June 1, 2026
[Kevin: This is adapted from a blog post I wrote after finding a nasty production bug at a prior company. I've anonymized the specifics but kept the lessons intact.]
# When LLMs Meet Production: The Bug That Taught Me Distributed Systems
The first time I chained together a dozen LLM calls in production, I thought the hard part would be getting the prompts right. Wrong.
The hard part was watching a dozen things fail independently, retry independently, and write to the same place. You think one LLM call is a simple function? Sure. Chain a dozen of them? You've built a distributed system made of language models. And if you treat it like a longer function, you're going to have production failures that'll keep you up at night.
## The Expensive Lesson
I learned this at Develop Health, a medication-access company. We'd built what marketing called "over a dozen purpose-built large language model pipelines." The prior authorization process went something like this:
Extraction step. Benefit-check step. Policy-matching step. Drafting step. Review step.
Each step was a model call. Each could fail. Each fed the next. And when you get the orchestration wrong, you don't get errors. You get quiet wrong answers that look right. That's the terrifying part.
## The Bug That Almost Shipped
We had this multi-step intake flow pipeline. Step 3 would extract structured fields from a document and write them to the database. Step 4 would read that record and make a decision.
Step 3 was slow. Client-side timeouts started happening. So we added retry logic for timeouts. Standard practice, right?
Except the first attempt hadn't actually failed. It finished and wrote to the database. The response just got lost on the way back. So our retry ran the whole step again with a fresh model call.
Two writes to the same record.
And here's where LLMs bite you: the output is non-deterministic. Two extractions from the same document don't match. The second write clobbered the first.
Step 4 read the record and made occasionally wrong decisions based on the second extraction. No trace of error. Everything reported success. Just a small percentage of records with wrong values, and you'd never know unless you manually audited them.
## Three Things Were Actually Broken
**First, the retry assumed failure was real.** Client timeout doesn't mean server failure. Our pipeline steps had side effects, they were writing to state. When you retry a half-succeeded step, you run the same work twice and get different answers. With LLMs, different answers are the norm, not the exception.
**Second, the write wasn't idempotent.** Running step 3 twice produced different records because the model is non-deterministic. The second run overwrote the first. Nothing enforced "this work, for this input, lands in exactly one place, once."
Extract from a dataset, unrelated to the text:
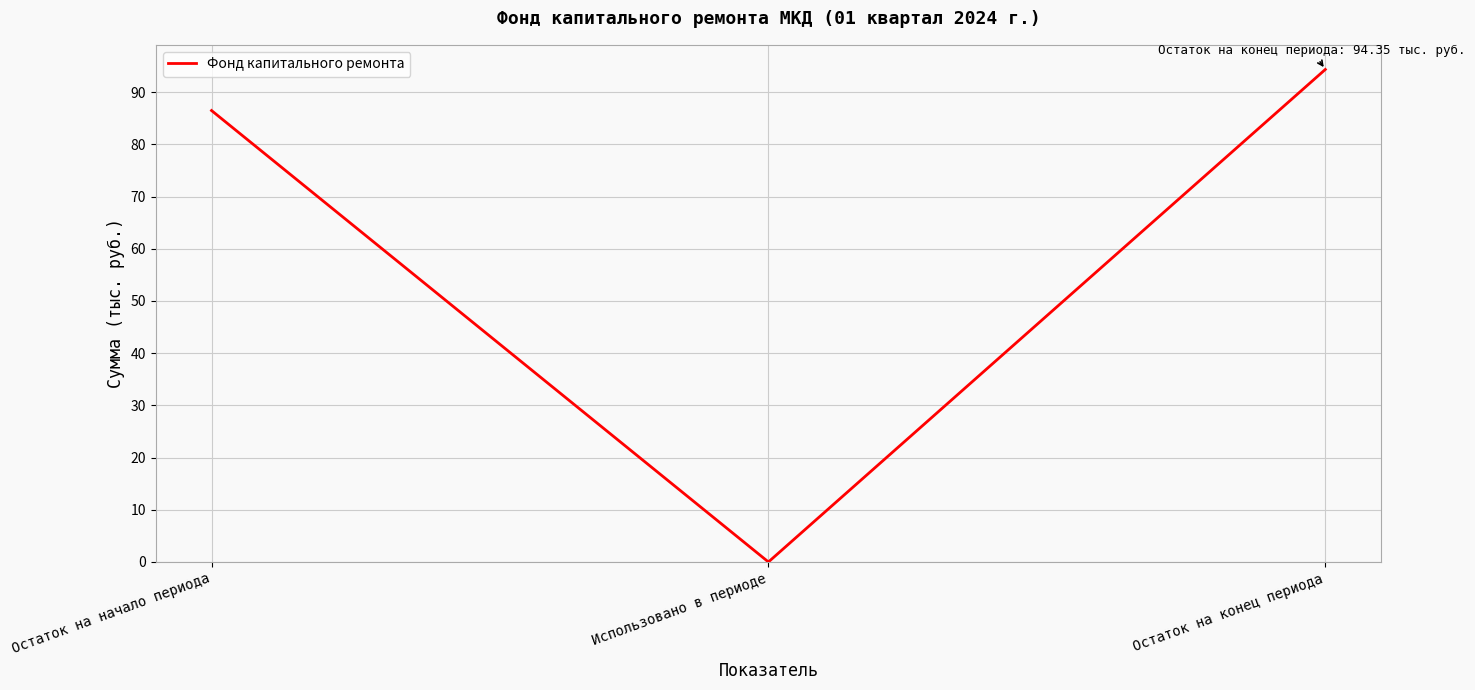

Which has a higher value, Остаток на начало периода or Остаток на конец периода?

Остаток на конец периода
**Third, step 4 trusted step 3 silently.** It assumed present fields meant correct and final. No way to know the record had been written twice. No way to know about the upstream partial failure. Downstream components trusting unverifiable upstream state means you're acting on garbage with confidence.
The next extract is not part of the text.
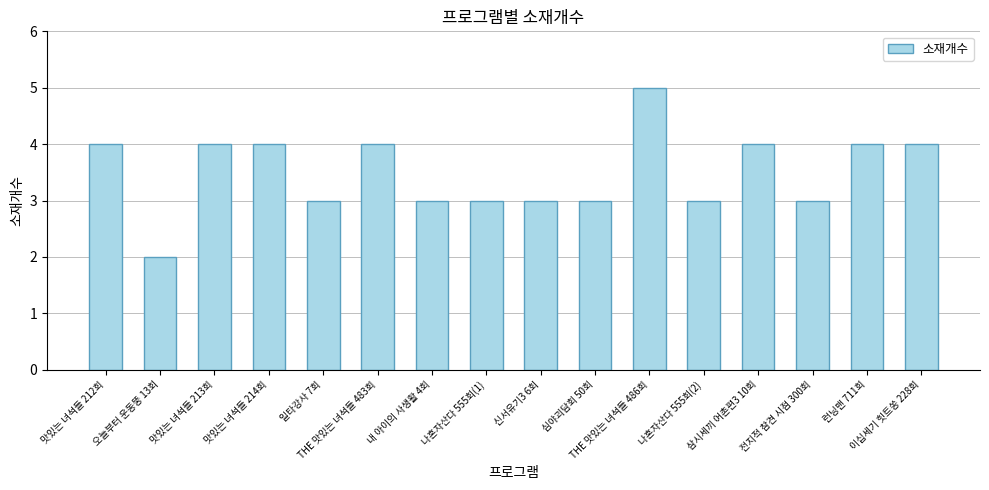

What position from the right is 오늘부터 운동뚱 13회?

15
## The Fix: One Writer + Idempotent Writes
The solution has two parts that work together.
**Only the orchestrator writes to durable state.** Individual steps don't write to the record anymore. They return results to the orchestrator. The orchestrator decides what lands in the durable record and when.
Your steps become pure: input in, result out, no side effects. All state management happens in one place. One writer means one place to debug when things go wrong. Multiple writers mean wrong state from interactions you'll never untangle.
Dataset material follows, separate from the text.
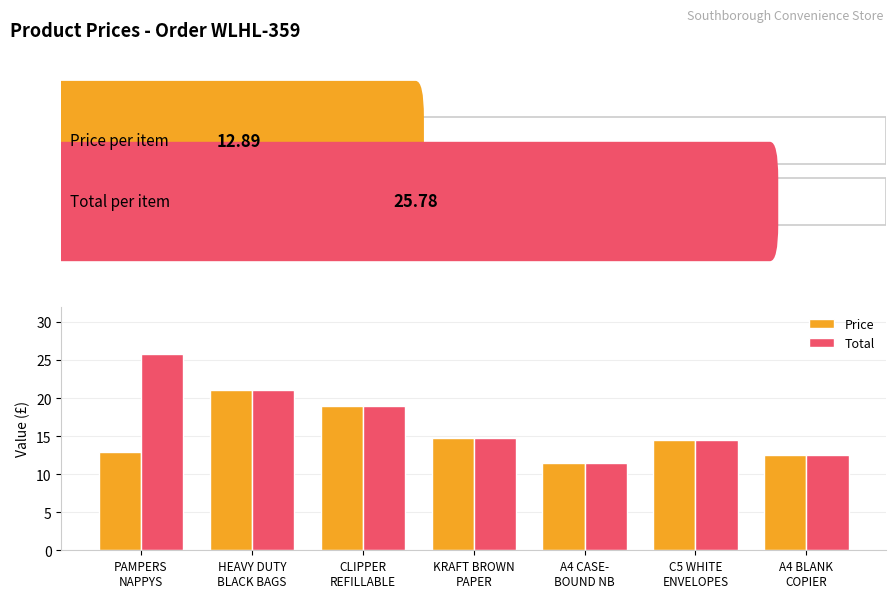

At which label is Total closest to 18?

CLIPPER
REFILLABLE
**Every write is idempotent, keyed to the work not the attempt.** Each unit of work gets a stable identifier based on the input, the step, and a deterministic key. A write becomes "upsert this result for this key" not "append new result."
Run the step multiple times? Same durable record. Retries become safe. Double-write bugs can't happen by design.
And for the downstream fix: steps can't silently trust previous steps anymore. "Step 3 succeeded" has to be an explicit, checkable fact in the state. Not an assumption based on seeing some populated fields.
## What I Tell Teams Now
A chain of LLM calls is a distributed system, not a long function. Treat it like one.
One writer to durable state. Let the orchestrator own all writes. Every write idempotent, keyed to the work itself. Remember that timeout doesn't equal failure, especially when you're dealing with client vs server boundaries. And no step silently trusts the previous step.
That last one matters more than you think. Confident-wrong propagates faster than errors. At least errors leave a trace.
## Why You Won't See This in Demos
These bugs don't show up in demos. A pipeline with all three bugs runs fine on clean input without timeouts. The problems emerge at scale: 10,000 runs with messy input and a flaky network. A small percentage of races and timeouts becomes a small percentage of wrong answers.
The real work isn't prompting. It's deciding who writes. Making double work harmless. Preventing unverified trust between steps. That's the difference between a demo pipeline and something you can actually ship.
I've seen too many teams learn this the hard way. They start with "let's chain some LLM calls" and end with mysterious data corruption that takes weeks to track down. Save yourself the pain. Build it right from the start.
You know that moment when you realize your clever optimization created a subtle data corruption bug? That's when you really understand distributed systems. Even when they're made of language models.